According to 42 U.S.C. § 12188, both private parties subject to discrimination due to a disability and the United States Depart of Justice (DOJ) may bring legal actions to enforce Title III of the ADA. In a recent post, we described DOJ’s role enforcing Title III, including responsibility for investigating private party complaints. If DOJ brings a lawsuit as a result of a private party’s complaint, DOJ does not actually represent the private party or act as their attorney.

Private parties can bring their own ADA Title III lawsuits without the assistance of DOJ. Section 12188(a)(1) states that a private party subject to Title III discrimination may seek remedies under § 204(a) of the federal Civil Rights Act of 1964 (Civil Rights Act), 42 U.S.C. § 2000a-3(a). This means that a private party may receive equitable relief, such as a court order requiring a business to remove a barrier or provide auxiliary aids, but cannot be awarded financial damages as a result of their ADA Title III lawsuit. However, the federal law does allow a court to award reasonable attorney’s fees if the private party wins the lawsuit. See 42 U.S.C. § 2000a-3(b).

Defendants in some ADA Title III lawsuits have argued that a plaintiff must first exhaust administrative remedies by filing a complaint with the relevant state agency before bringing an ADA Title III lawsuit in federal court and point to the language of § 204(c) of the Civil Rights Act, 42 U.S.C. § 2000a-3(c). DOJ and the majority of courts agree that private parties are not required to seek such administrative remedies prior to bringing a federal ADA Title III lawsuit. In their view, the ADA does not incorporate § 204(c) of the Civil Rights Act.

Impact of State Law on Private Party Accessibility Lawsuits

Although a plaintiff cannot collect damages in a federal ADA Title III lawsuit, some states allow private parties to receive compensatory damages under state accessibility laws, a financial award to compensate for the harm or injury caused to the plaintiff. In addition, plaintiffs may use ADA non-compliance as evidence in personal injury or negligence cases that may result in the recovery of damages.

California is one of the states that permit plaintiffs to collect damages in a lawsuit alleging violations of accessibility laws. Plaintiffs in California may bring accessibility lawsuits under the state’s Unruh Civil Rights Act, California Civil Code § 52(a) and (b), allowing $4,000 per violation as well as punitive damages and attorney’s fees. The California Disabled Persons Act, as well as a variety of other state laws, provide additional avenues for the recovery of damages

Drive-By Lawsuits

In some cases, a particular plaintiff, plaintiff group, or attorney may bring hundreds ADA Title III lawsuits. These have been termed “drive-by” lawsuits because litigants are driving to different businesses looking for ADA violations. Even though plaintiffs cannot recover damages in federal ADA lawsuits, attorneys who bring serial lawsuits may recover attorneys fees under the ADA. In addition, some attorneys use a federal ADA lawsuit or threat of a lawsuit to pressure business owners into a financial settlement. Sometimes, these settlements do not even require the defending business to remedy the underlying violation.

### [Data extract]
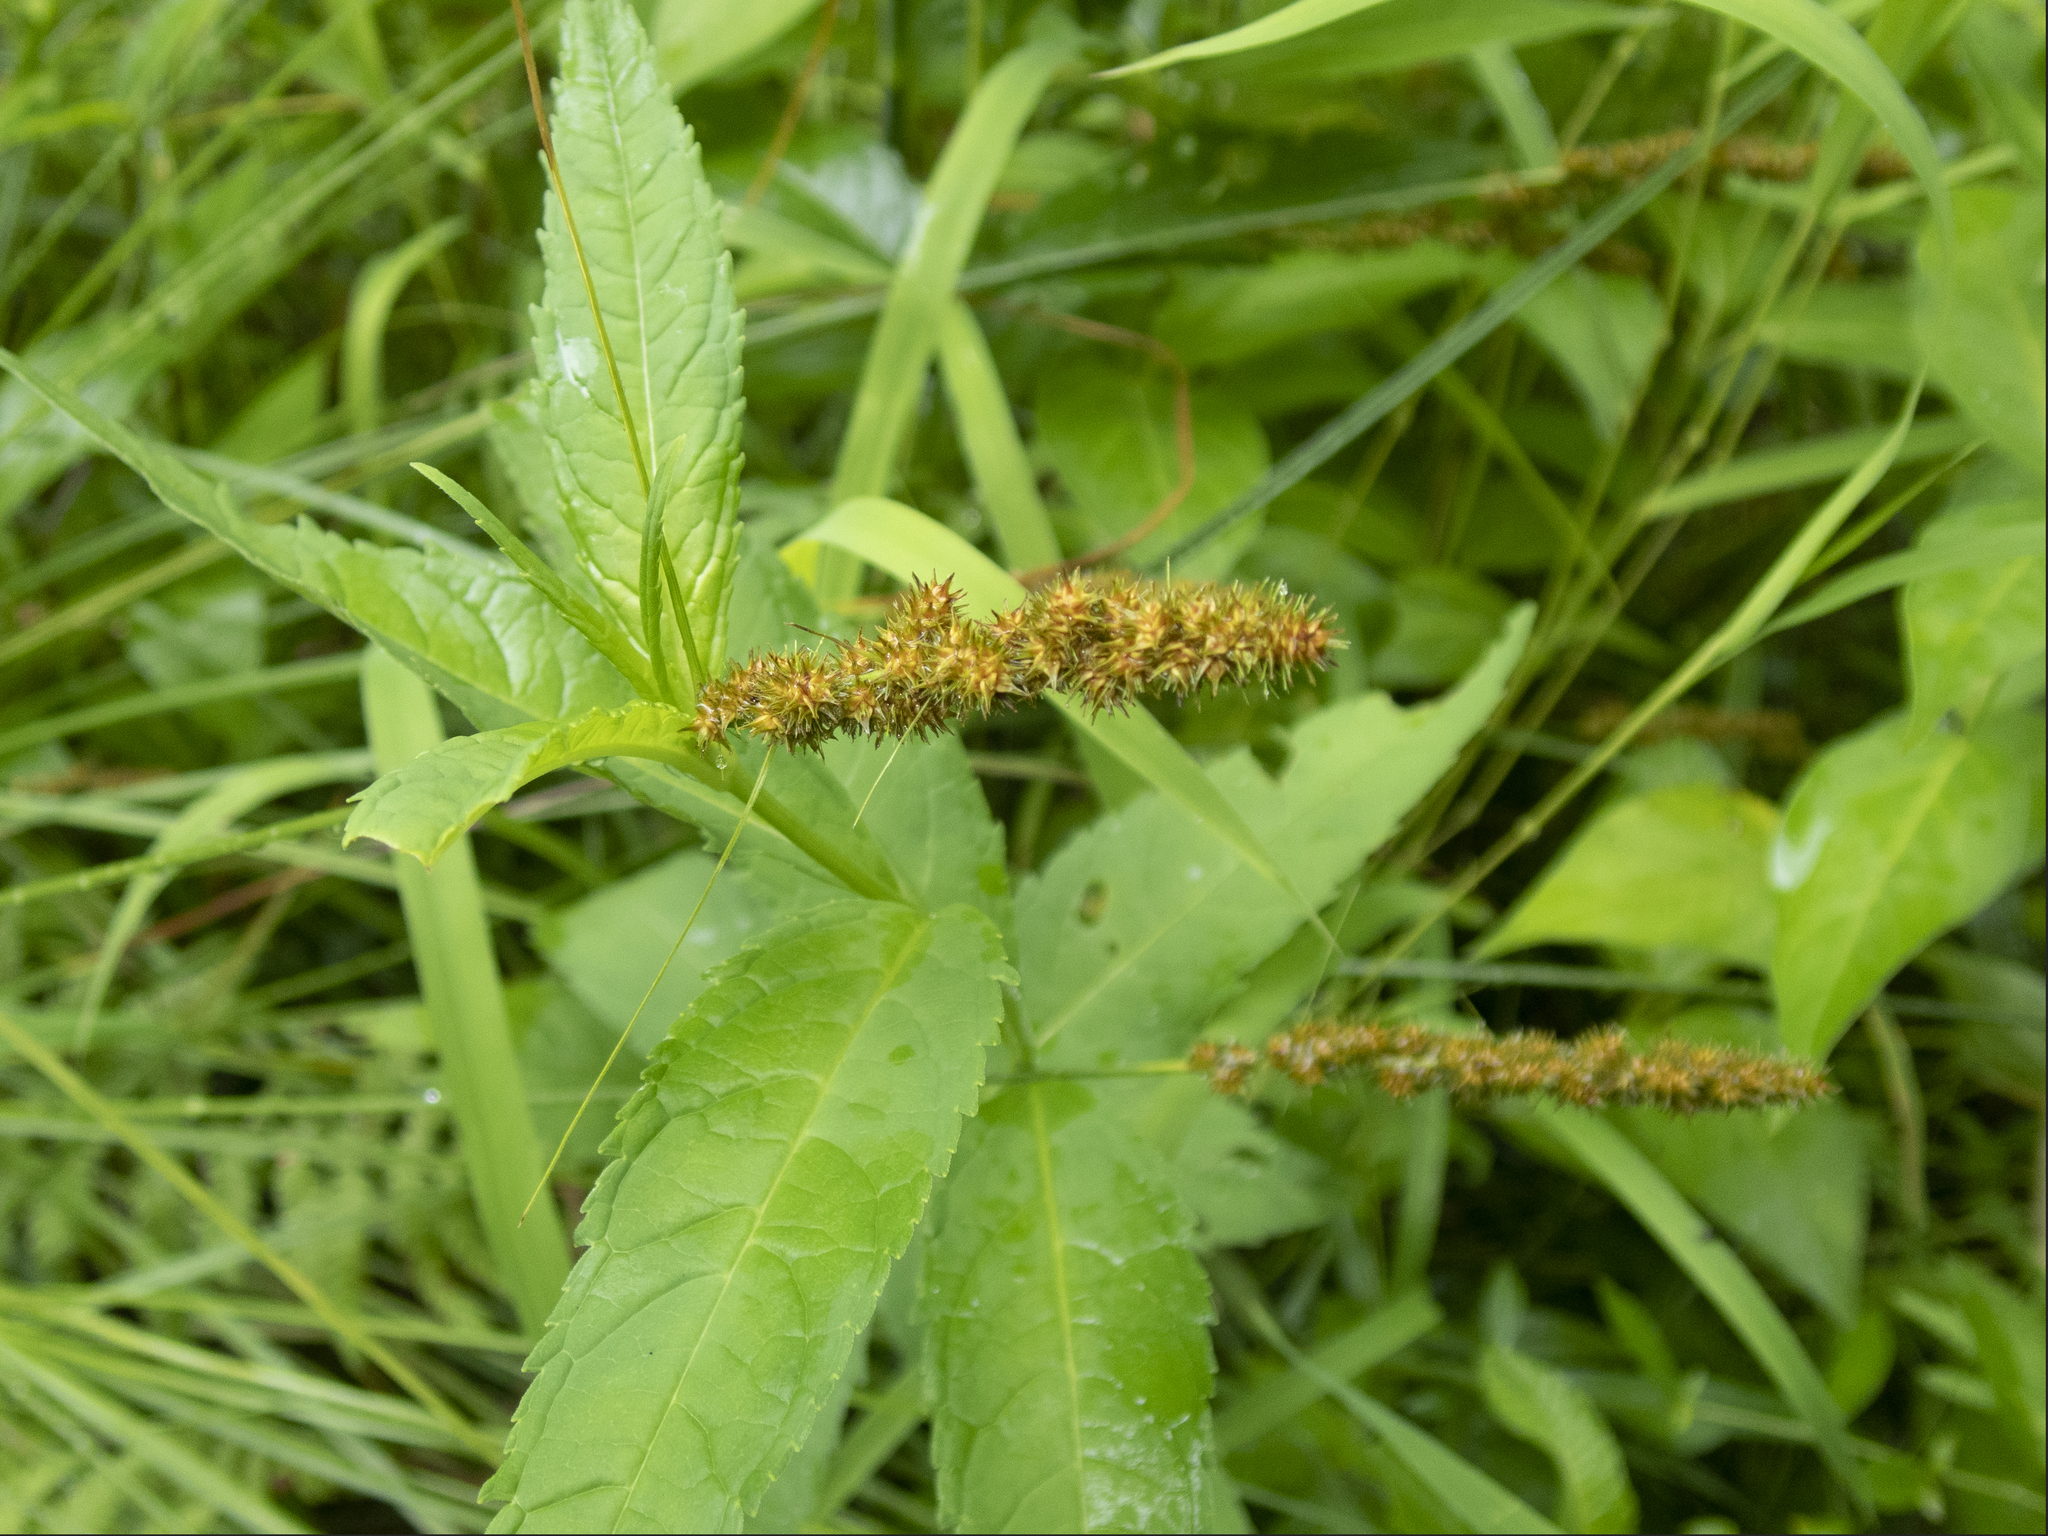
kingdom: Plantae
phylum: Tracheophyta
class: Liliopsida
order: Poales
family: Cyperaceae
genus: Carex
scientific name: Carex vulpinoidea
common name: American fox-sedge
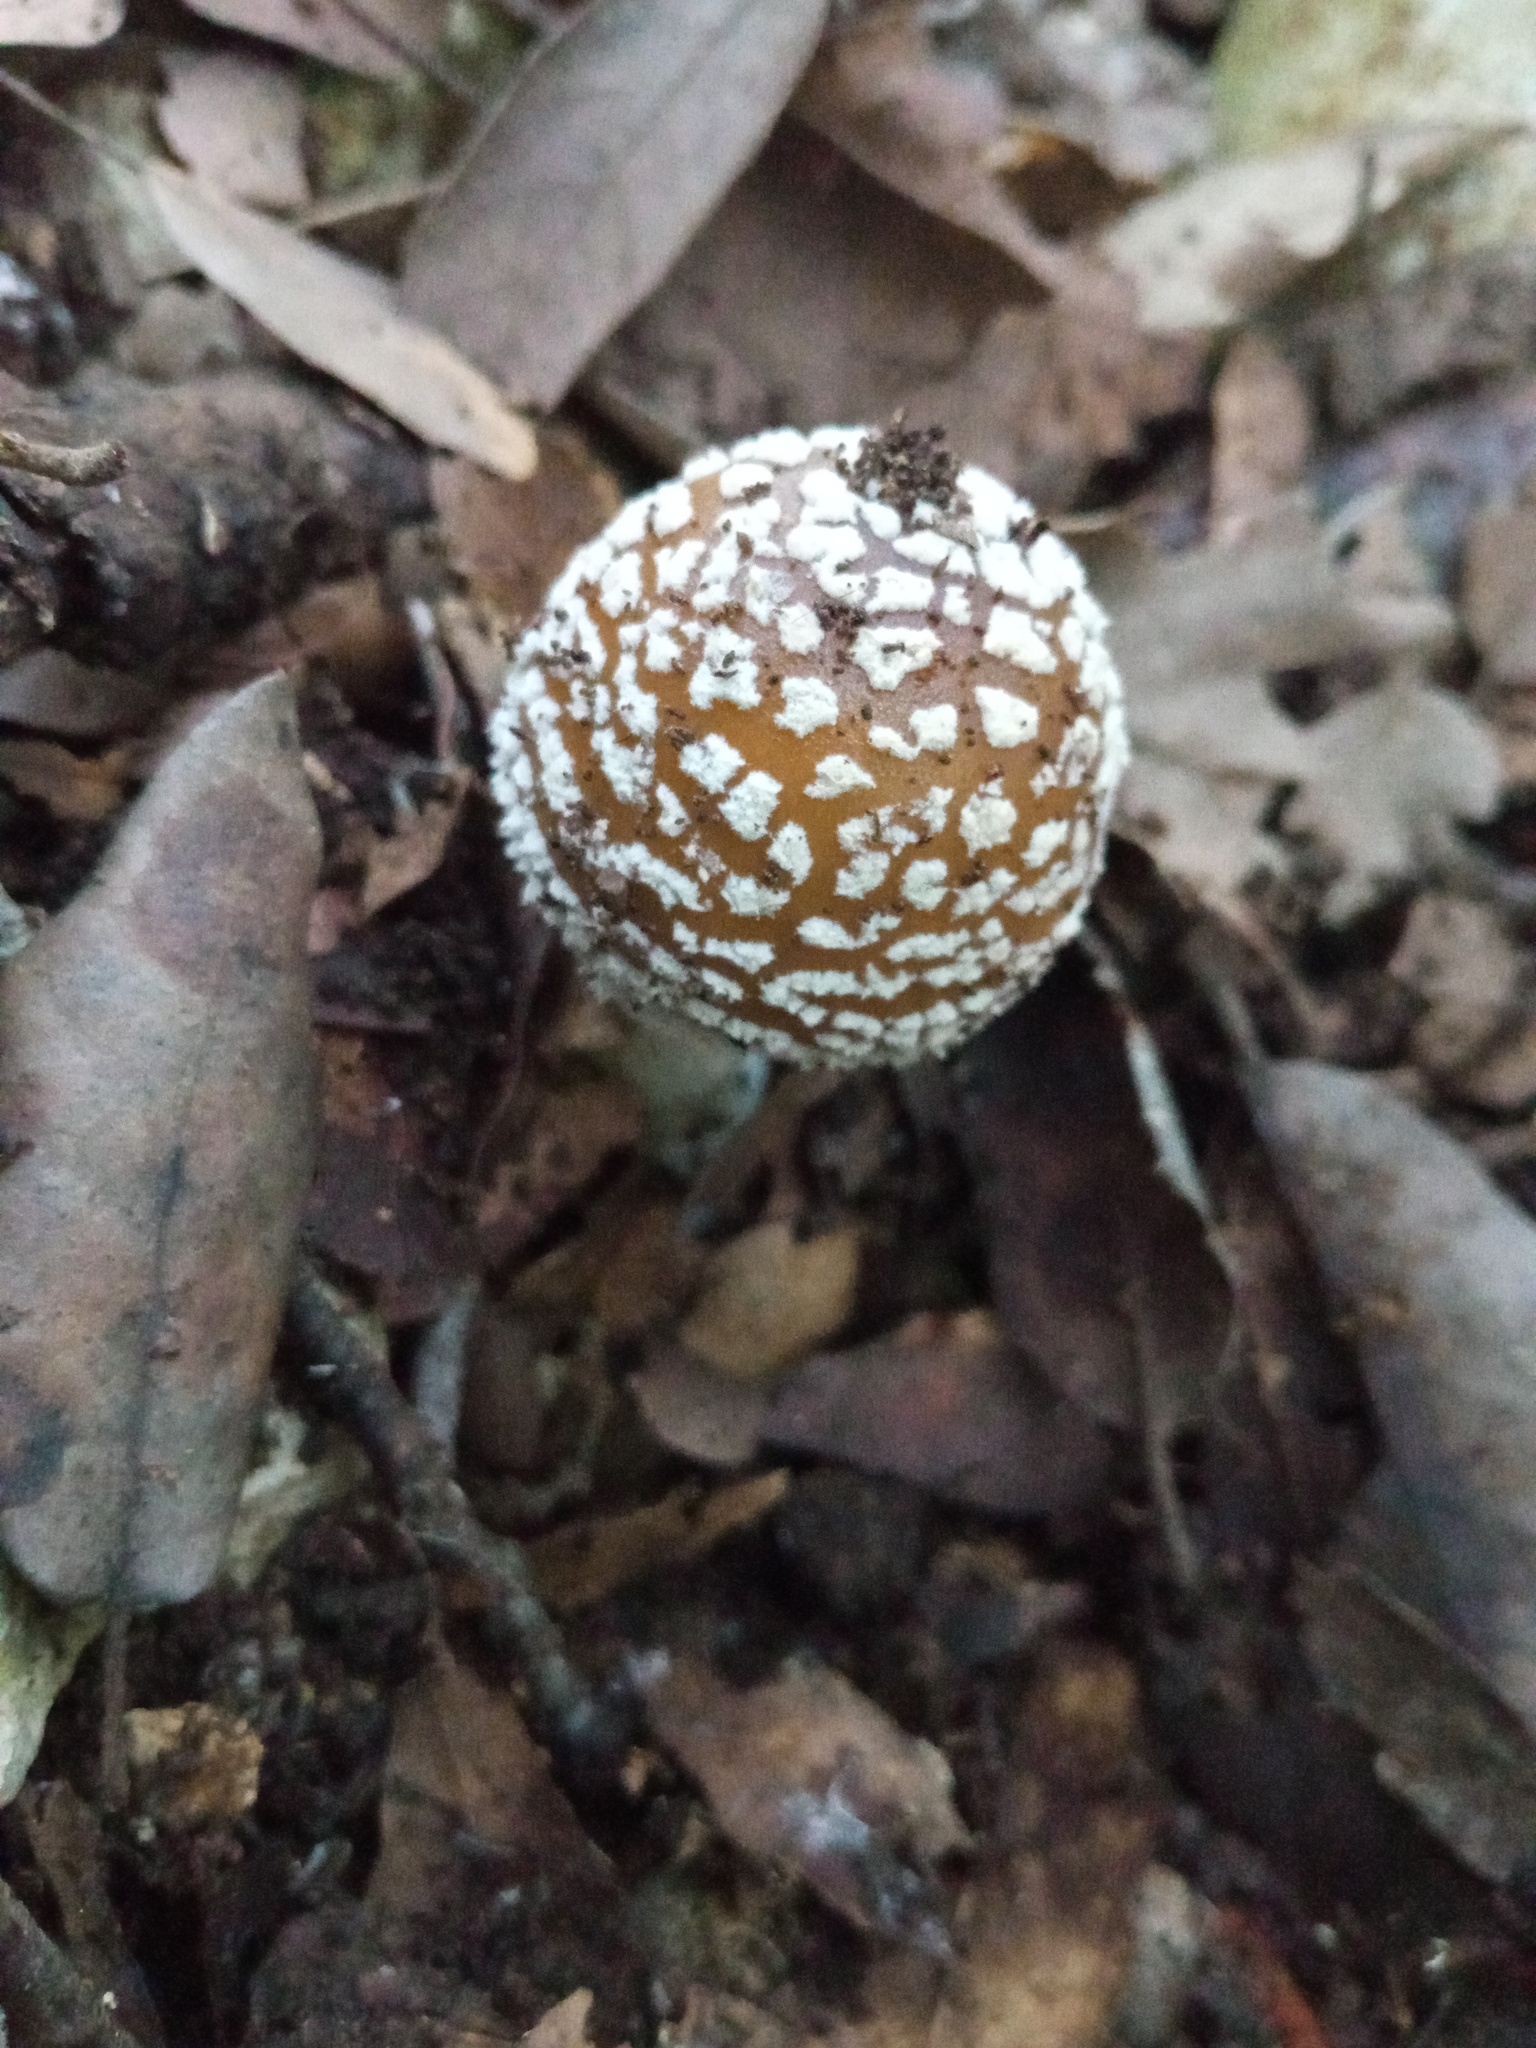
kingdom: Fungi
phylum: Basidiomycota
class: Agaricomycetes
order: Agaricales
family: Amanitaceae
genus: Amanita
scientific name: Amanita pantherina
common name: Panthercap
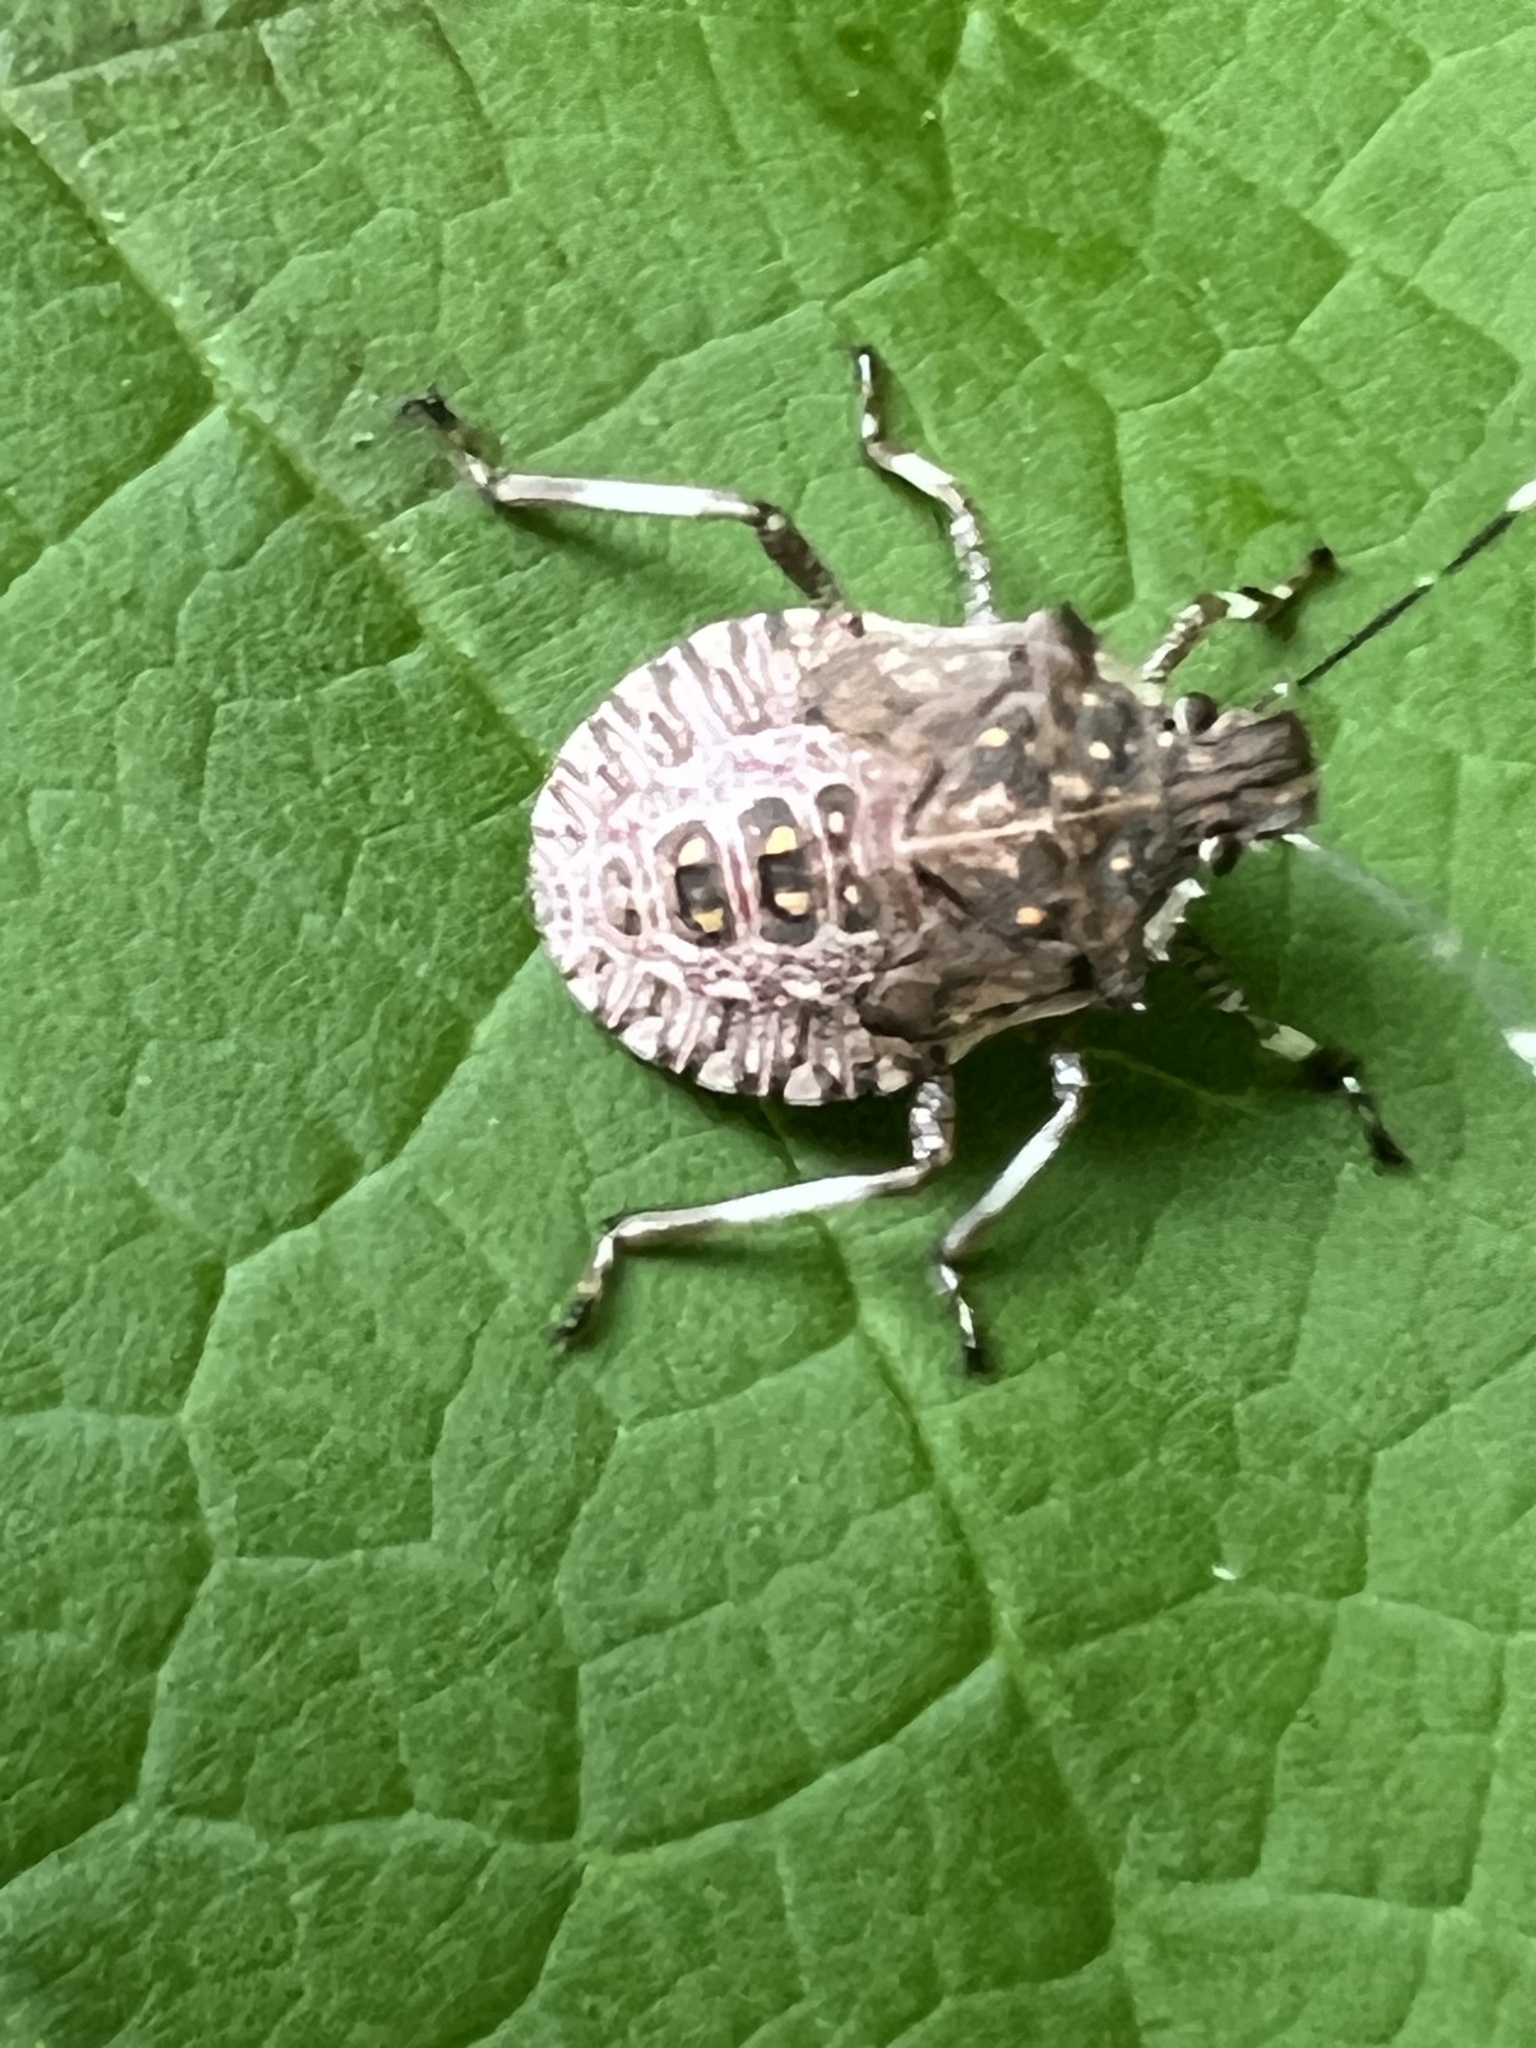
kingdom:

### [The tasks]
1. In the text on ADA Title III lawsuits, how much money per violation does California's Unruh Civil Rights Act allow?
2. Carry on the text on ADA Title III lawsuits from its last sentence.

### [Outputs]
1. $4,000 per violation.

2.
State laws that allow a plaintiff to collect compensatory damages for ADA Title III violations provide even greater motivation for drive-by lawsuits. Business owners may also be hit with lawsuits brought by different plaintiffs for the same violation. The legal fees to defend a number of lawsuits are often much greater than the cost of remedying the ADA violation.

State Actions to Prevent Drive-By Lawsuits

Increasingly, business owners and policymakers view serial ADA Title III litigants as subverting the ADA’s intent. A number of states are now taking steps to prevent drive-by ADA lawsuits. Arizona has been faced with a dramatic increase in ADA Title III lawsuits, and the Arizona Attorney General has recently tried to control this ADA litigation by attempting to intervene in some lawsuits.

California has adopted several laws to reduce serial litigation. California Senate Bill 1186 was passed in 2012. The law requires that a court consider the reasonableness of a plaintiff’s conduct when determining liability in cases alleging multiple claims for the same violation. The amendments reduced the amount of damages awarded if the business owner corrects the violations within a designated period after being served with the lawsuit. The new law also prohibits alleging a number of claims to increase a potential financial award and a request for money in a demand letter prior to filing a lawsuit.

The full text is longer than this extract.